If one accepts that a randomized trial of home haemodialysis with power to assess mortality is unlikely to be performed, then what can further observational research add? A large, multinational retrospective observational study of outcomes may still be of value as numbers remain relatively small in the studies above. Nevertheless, despite multivariate analysis a retrospective study will always be severely limited by unmeasured confounders. The FREEDOM study is a prospective observational study of SDHD using the NxStage® machine [22] and has started to report benefits including reduced depression, improved sleep quality and reduced recovery time after dialysis. Establishing a similar, detailed, large prospective observational study of the various types of home haemodialysis may address some of the problems of confounding (e.g. co-morbidity) more convincingly.

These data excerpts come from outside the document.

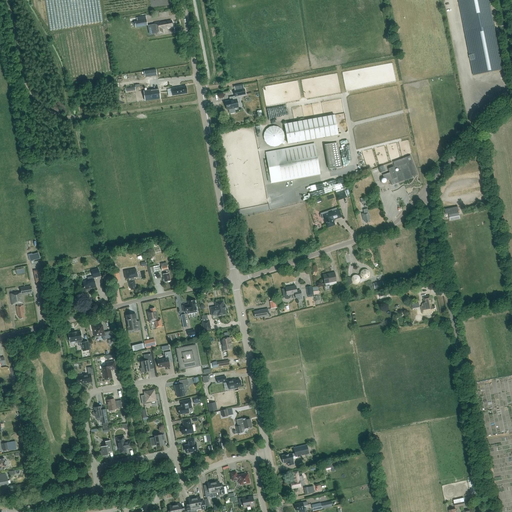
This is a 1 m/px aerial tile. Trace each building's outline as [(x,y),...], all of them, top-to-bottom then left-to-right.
[(488,0),(458,0),(464,31),(465,34),(470,33),(471,36),(466,37),(473,75),(503,69),(494,25),(488,0)] [(135,28),(147,25),(146,19),(134,22),(135,28)] [(160,22),(154,23),(156,34),(162,33),(162,29),(167,28),(167,27),(172,26),(171,21),(160,23),(160,22)] [(226,104),(225,104),(225,106),(226,105),(227,110),(229,109),(230,114),(235,112),(234,108),(238,107),(237,103),(240,103),(239,96),(245,94),(244,89),(243,85),(234,87),(235,91),(234,91),(235,96),(236,99),(225,102),(226,104)] [(171,89),(167,89),(168,96),(172,95),(172,96),(187,93),(186,86),(171,88),(171,89)] [(159,89),(144,91),(145,101),(160,99),(159,89)] [(287,144),(337,135),(333,115),(284,124),(287,144)] [(264,133),(263,137),(264,141),(267,144),(270,146),(274,147),(278,146),(281,143),(284,140),(284,136),(283,132),(281,129),(278,126),(273,126),(270,127),(266,129),(264,133)] [(336,143),(323,145),(328,169),(340,167),(336,143)] [(313,144),(265,152),(271,183),(318,174),(313,144)] [(393,162),(395,167),(401,183),(404,181),(413,178),(412,176),(417,174),(411,155),(393,162)] [(381,178),(380,180),(381,183),(383,184),(386,183),(387,181),(388,180),(390,180),(391,182),(390,182),(392,185),(399,182),(399,183),(401,183),(395,167),(394,168),(393,167),(388,169),(389,172),(383,175),(383,177),(381,178)] [(337,199),(346,197),(344,190),(335,193),(337,199)] [(459,213),(458,207),(445,209),(446,214),(449,214),(449,218),(459,216),(459,213)] [(368,212),(367,209),(363,210),(364,213),(362,214),(364,221),(365,220),(365,223),(370,222),(369,219),(370,219),(368,212)] [(338,210),(328,213),(327,211),(321,214),(320,215),(321,218),(323,219),(324,219),(327,227),(334,225),(333,222),(334,219),(341,217),(338,210)] [(167,266),(161,267),(162,271),(164,270),(165,274),(163,274),(165,282),(171,281),(167,266)] [(44,268),(35,270),(37,282),(46,280),(44,268)] [(82,289),(82,290),(83,291),(84,292),(85,291),(92,289),(91,288),(96,287),(93,277),(100,275),(98,268),(91,270),(93,275),(87,277),(88,280),(82,281),(84,286),(83,287),(84,287),(83,288),(82,289)] [(125,279),(128,278),(129,281),(128,281),(129,288),(130,287),(131,290),(135,289),(134,283),(135,283),(134,280),(134,277),(137,277),(136,269),(124,271),(125,279)] [(360,280),(360,279),(363,278),(364,278),(365,278),(366,278),(367,278),(368,278),(368,277),(369,277),(369,276),(369,275),(369,274),(369,273),(369,272),(368,271),(367,271),(367,270),(366,270),(365,270),(364,270),(363,271),(362,271),(362,272),(361,273),(361,274),(358,276),(357,276),(357,275),(356,275),(355,275),(354,276),(353,276),(353,277),(352,277),(352,278),(352,279),(352,280),(352,281),(352,282),(353,282),(353,283),(354,283),(355,283),(355,284),(356,284),(357,283),(358,283),(359,282),(359,281),(360,281),(360,280)] [(334,273),(323,275),(325,284),(336,281),(334,273)] [(46,283),(39,285),(41,292),(48,291),(46,283)] [(19,316),(20,319),(24,318),(23,313),(24,313),(23,305),(22,305),(21,303),(23,303),(22,294),(23,294),(23,295),(32,293),(31,286),(21,288),(21,291),(18,292),(14,292),(14,293),(10,294),(12,305),(17,304),(17,306),(16,306),(18,317),(19,316)] [(296,286),(285,288),(285,289),(281,290),(282,290),(283,296),(284,298),(285,299),(288,300),(290,298),(291,296),(291,294),(295,294),(296,298),(302,297),(301,292),(297,293),(296,286)] [(422,306),(421,307),(422,314),(433,312),(436,311),(435,306),(431,307),(431,305),(432,305),(430,296),(423,297),(424,303),(423,303),(422,305),(422,306)] [(183,312),(186,311),(187,314),(186,314),(197,312),(195,304),(196,304),(196,300),(188,301),(188,305),(187,305),(182,306),(183,312)] [(223,301),(215,302),(216,307),(210,308),(212,315),(212,314),(217,313),(218,316),(225,314),(225,309),(226,309),(225,305),(224,306),(223,301)] [(156,328),(162,327),(160,319),(157,320),(156,312),(155,312),(155,308),(150,309),(150,311),(147,312),(149,322),(155,320),(156,328)] [(269,316),(268,309),(259,310),(259,311),(254,312),(255,318),(260,317),(269,316)] [(134,314),(127,315),(129,328),(129,330),(134,329),(134,331),(140,330),(139,326),(137,327),(137,321),(136,318),(135,318),(134,314)] [(208,320),(202,322),(204,330),(210,329),(209,320),(208,320)] [(93,330),(94,337),(102,335),(103,340),(109,339),(108,331),(104,332),(102,325),(96,326),(96,325),(92,326),(93,331),(93,330)] [(68,334),(70,342),(71,342),(71,343),(72,343),(72,344),(74,343),(75,342),(74,341),(79,340),(80,343),(79,343),(79,346),(80,346),(80,347),(82,346),(83,351),(89,350),(88,341),(82,342),(82,340),(81,331),(76,332),(73,332),(73,333),(68,334)] [(230,338),(221,339),(223,350),(232,349),(230,342),(231,342),(230,338)] [(177,348),(176,348),(179,362),(178,363),(178,362),(177,362),(178,363),(179,363),(180,369),(185,368),(185,367),(189,366),(189,367),(193,367),(193,362),(198,361),(199,366),(200,366),(195,344),(195,345),(177,349),(177,348)] [(165,368),(170,367),(168,360),(172,359),(171,351),(165,353),(166,358),(157,360),(158,364),(158,365),(159,368),(165,366),(165,368)] [(146,357),(144,357),(145,361),(141,362),(142,368),(140,368),(141,373),(148,371),(148,370),(154,369),(151,354),(145,355),(146,357)] [(104,374),(104,379),(112,378),(110,370),(116,369),(114,361),(106,363),(107,367),(102,368),(103,372),(102,373),(104,374)] [(77,383),(81,382),(81,384),(85,383),(84,383),(87,382),(87,383),(92,382),(91,376),(94,375),(92,367),(87,368),(88,374),(80,376),(80,375),(76,376),(77,383)] [(180,384),(174,386),(175,390),(176,390),(177,397),(185,396),(183,386),(188,385),(187,379),(179,381),(180,384)] [(232,380),(227,381),(229,389),(234,388),(237,388),(237,386),(241,385),(240,380),(236,381),(235,379),(232,380)] [(155,396),(154,391),(144,392),(145,395),(141,396),(142,404),(151,403),(151,404),(156,403),(155,399),(156,399),(155,396)] [(114,399),(107,400),(109,411),(116,409),(116,408),(122,407),(121,400),(117,401),(117,402),(115,402),(114,399)] [(184,414),(189,413),(188,408),(192,407),(190,399),(180,401),(181,405),(182,407),(177,408),(179,414),(184,413),(184,414)] [(214,403),(208,404),(209,411),(215,410),(217,410),(216,403),(214,403)] [(93,412),(92,413),(93,415),(94,416),(96,416),(96,418),(97,420),(98,421),(102,420),(102,423),(108,422),(107,418),(106,411),(105,409),(102,410),(102,406),(94,408),(95,411),(93,412)] [(238,426),(236,427),(238,434),(242,432),(242,428),(244,427),(245,428),(252,427),(250,419),(243,421),(242,418),(239,419),(240,426),(238,426)] [(190,419),(182,420),(183,424),(184,426),(181,427),(182,430),(181,431),(181,432),(181,433),(182,433),(182,434),(183,434),(188,433),(188,434),(193,433),(192,425),(191,425),(190,419)] [(158,432),(159,435),(155,436),(155,438),(151,439),(151,438),(151,439),(152,445),(156,444),(156,446),(163,445),(162,439),(165,439),(164,431),(158,432)] [(119,453),(126,451),(126,448),(127,448),(128,448),(131,447),(130,441),(125,442),(123,436),(115,438),(117,446),(118,446),(119,453)] [(188,445),(185,445),(185,448),(184,449),(184,450),(184,451),(185,452),(186,452),(186,453),(191,452),(197,451),(195,443),(194,437),(187,439),(188,443),(188,445)] [(105,456),(105,457),(109,456),(109,457),(108,449),(109,449),(108,447),(111,446),(110,440),(105,441),(106,446),(100,447),(101,447),(101,451),(100,451),(101,456),(99,456),(99,457),(105,456)] [(292,454),(292,453),(281,456),(280,456),(281,460),(282,460),(283,463),(287,462),(288,466),(294,464),(293,461),(294,461),(293,457),(295,456),(296,457),(297,456),(301,456),(301,455),(309,454),(307,445),(293,448),(295,453),(292,454)] [(246,484),(250,483),(249,479),(248,473),(238,475),(237,475),(236,472),(231,473),(232,480),(237,479),(239,478),(240,484),(246,483),(246,484)] [(291,482),(292,488),(300,487),(298,472),(293,473),(294,481),(291,482)] [(6,476),(5,473),(0,474),(0,485),(3,485),(3,486),(8,485),(7,476),(6,476)] [(219,496),(219,495),(225,494),(223,487),(220,487),(220,486),(219,481),(213,482),(215,492),(216,497),(216,498),(219,496)] [(215,492),(213,482),(207,483),(208,489),(204,489),(206,497),(210,497),(210,498),(216,497),(215,492)] [(245,498),(239,499),(240,504),(243,504),(244,508),(247,507),(247,510),(251,509),(250,506),(254,506),(253,500),(252,496),(248,497),(248,500),(246,501),(245,498)] [(201,503),(201,502),(200,497),(194,498),(196,510),(205,509),(204,502),(201,503)] [(187,511),(191,511),(196,510),(194,498),(188,499),(189,504),(189,505),(186,506),(187,511)] [(461,502),(460,498),(453,500),(455,508),(465,505),(464,501),(461,502)] [(302,503),(295,504),(296,511),(299,510),(299,511),(304,511),(305,511),(307,511),(306,508),(304,509),(303,506),(304,506),(307,505),(307,502),(302,503)]
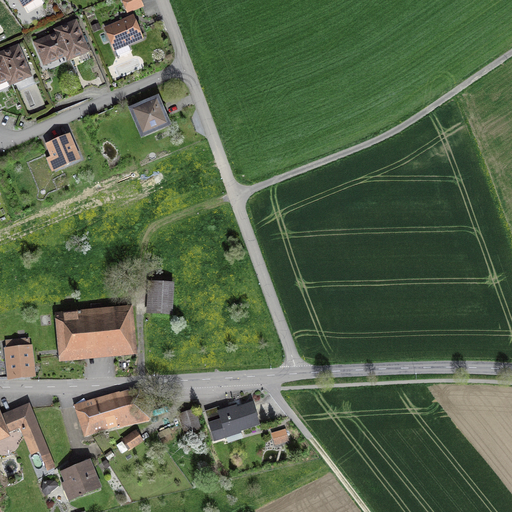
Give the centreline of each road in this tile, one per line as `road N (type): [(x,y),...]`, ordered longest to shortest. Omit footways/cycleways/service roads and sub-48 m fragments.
road 1 (residential): [(185,67),(296,373)]
road 2 (track): [(234,196),(384,137),(511,52)]
road 3 (tertiary): [(0,387),(296,373)]
road 4 (track): [(234,196),(173,217),(148,235),(139,382)]
road 5 (tertiary): [(296,373),(511,369)]
road 6 (residential): [(0,145),(185,67)]
road 7 (track): [(274,388),(368,511)]
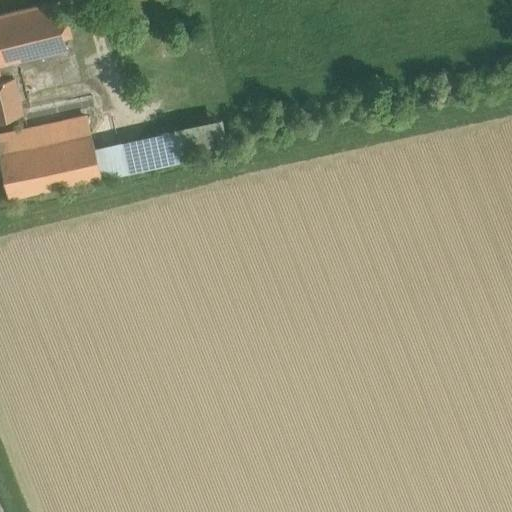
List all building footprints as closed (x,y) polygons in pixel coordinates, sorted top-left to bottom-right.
[(54,0),(49,0),(0,12),(0,62),(10,60),(66,46),(62,32),(71,29),(67,13),(58,15),(54,0)] [(10,60),(0,62),(0,73),(1,77),(14,74),(10,60)] [(1,77),(0,73),(0,115),(22,111),(14,74),(1,77)] [(87,115),(0,132),(0,151),(91,132),(87,115)] [(174,129),(94,146),(101,175),(181,158),(174,129)] [(91,132),(0,151),(0,164),(8,195),(101,175),(94,146),(91,132)]
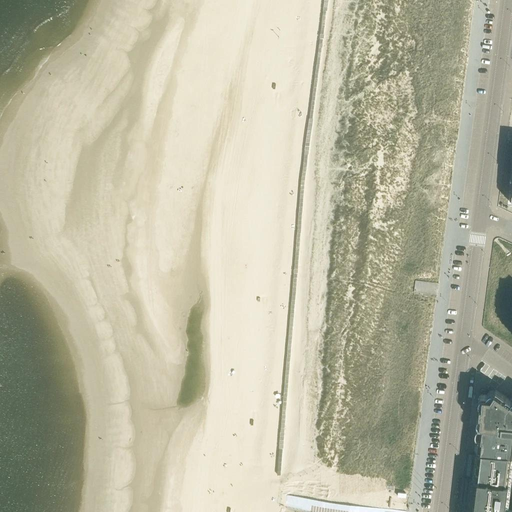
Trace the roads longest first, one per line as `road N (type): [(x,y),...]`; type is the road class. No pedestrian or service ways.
road 1 (secondary): [(481,217),(509,0)]
road 2 (secondary): [(441,511),(464,339)]
road 3 (secondary): [(464,339),(481,217)]
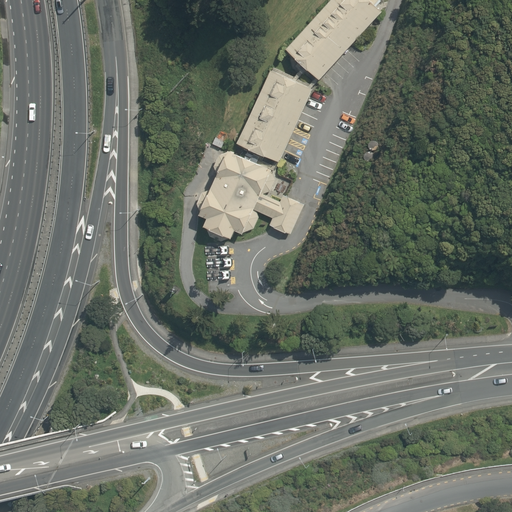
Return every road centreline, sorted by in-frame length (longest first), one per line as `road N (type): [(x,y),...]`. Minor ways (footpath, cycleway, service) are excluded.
road 1 (trunk): [(116,52),(124,89),(119,239),(126,297),(170,353),(201,366),(246,369),(450,359)]
road 2 (trunk): [(116,52),(84,263),(44,388),(0,473)]
road 3 (trunk): [(65,0),(74,66),(72,183),(44,315),(0,425)]
road 4 (trunk): [(77,444),(450,359)]
road 5 (trunk): [(460,391),(293,451),(168,511)]
road 6 (trunk): [(460,391),(383,400),(153,453)]
road 7 (trunk): [(0,299),(30,178),(27,0)]
road 8 (trunk): [(153,453),(0,491)]
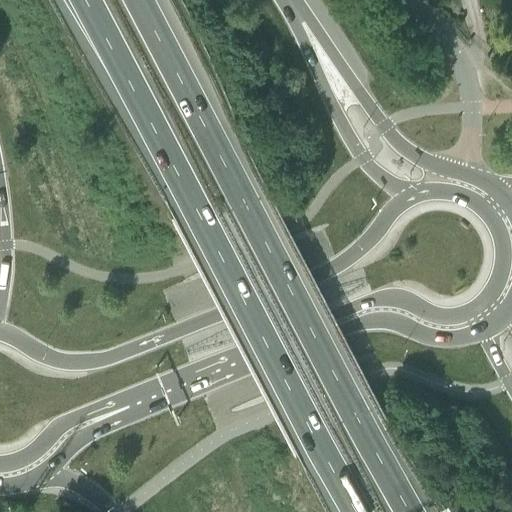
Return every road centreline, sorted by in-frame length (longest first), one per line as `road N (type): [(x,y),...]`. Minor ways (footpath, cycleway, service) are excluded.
road 1 (motorway): [(81,0),(355,511)]
road 2 (motorway): [(408,511),(137,0)]
road 3 (primary): [(410,195),(334,268),(97,361),(58,360),(0,332)]
road 4 (primary): [(263,353),(296,329),(369,299),(404,299),(439,316),(474,308)]
road 5 (primary): [(263,353),(374,321),(444,340),(481,333)]
road 6 (motorway): [(410,195),(381,178),(344,130),(307,21)]
road 7 (motorway): [(430,164),(395,141),(307,21)]
road 8 (primary): [(126,407),(263,353)]
road 9 (primary): [(0,464),(29,455),(85,412),(126,407)]
road 10 (residential): [(470,108),(465,74),(419,0)]
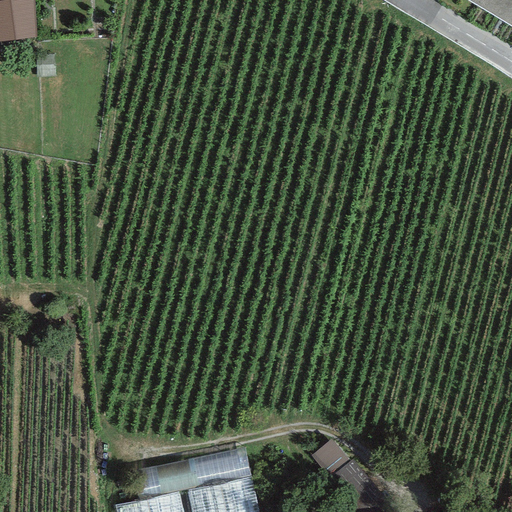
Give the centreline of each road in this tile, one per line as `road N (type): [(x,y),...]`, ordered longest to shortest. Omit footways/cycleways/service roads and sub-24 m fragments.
road 1 (track): [(157,457),(104,432),(88,292),(0,291)]
road 2 (unclassified): [(404,0),(511,64)]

Which outcomes should we be studying? Mortality is attractive as a definitive binary outcome, but other outcomes are also important to patients’ lives. End points such as blood pressure, left ventricular mass [20, 23] or serum phosphate [24] can be used but are in essence surrogates for mortality. The early literature addressed impact on quality of life and psychosocial functioning but to a limited extent, and there is scope for more detailed research [25]. Lindsay [26] published a seminal study asking patients the simple question, ‘How long does it take you to recover from a dialysis session?’ and demonstrated dramatic differences between conventional haemodialysis (7 h 5 min), SDHD (34 min) and NHD (9 min). One could combine such data with the lean management approach [27] of defining activity as value-added or non-value-added from the patient’s perspective (Table 2). This could lead to innovative end points, which may capture the impact of dialysis on patients’ lives in a more rounded fashion. At the very least, we should be debating the issue of trial end points with our patients.

Table 2.

Comparison of impact of different haemodialysis modalities, using a lean approach of value to patient

	CHD	CHHD	SDHD	NHD
Transport to dialysis (min/week)a	90	0	0	0
Waiting to start dialysis (min/week)a	75	0	0	0
Machine set-up (min/week)	0	90	180	180
Dialysis (min/week)	810	810	810	0b
Machine tear-down (min/week)	0	90	180	180
Waiting for transport (min/week)a	45	0	0	0
Transport home (min/week)a	90	0	0	0
Recovery from dialysis (min/week)c	1140	1275	210	60
Total treatment time (min/week)	2250	2265	1380	420
Remaining waking time (min/week)d	4470	4455	5340	6300
Value-added time	67%	66%	79%	94%
Non-value-added time	33%	34%	21%	6%

Value-added time is the remaining waking time, and non-value added time is the total treatment time, both expressed as a percentage of total waking hours. CHD, conventional haemodialysis (thrice weekly for 4.5 h per session); CHHD, conventional home haemodialysis; SDHD at home (six times weekly for 2.25 h per session); NHD (six times weekly for 6 h per session).

Data from MacGregor and Allan [28].

Dialysis takes place during sleep.

Data from Lindsay et al. [26].

Assumes average of 8 h sleep per night.

Conclusion

Observational data have consistently shown improved mortality with home haemodialysis, and frequent dialysis seems to add an even greater benefit approaching that of deceased donor kidney transplantation. However, these retrospective observational studies are likely to overestimate benefit. As randomized trials seem unlikely, prospective observational studies offer the most promise to deliver more reliable evidence. Consideration should also be given to assessing a range of end points in addition to mortality, with a particular focus on those that represent the overall impact of dialysis on patients’ lives.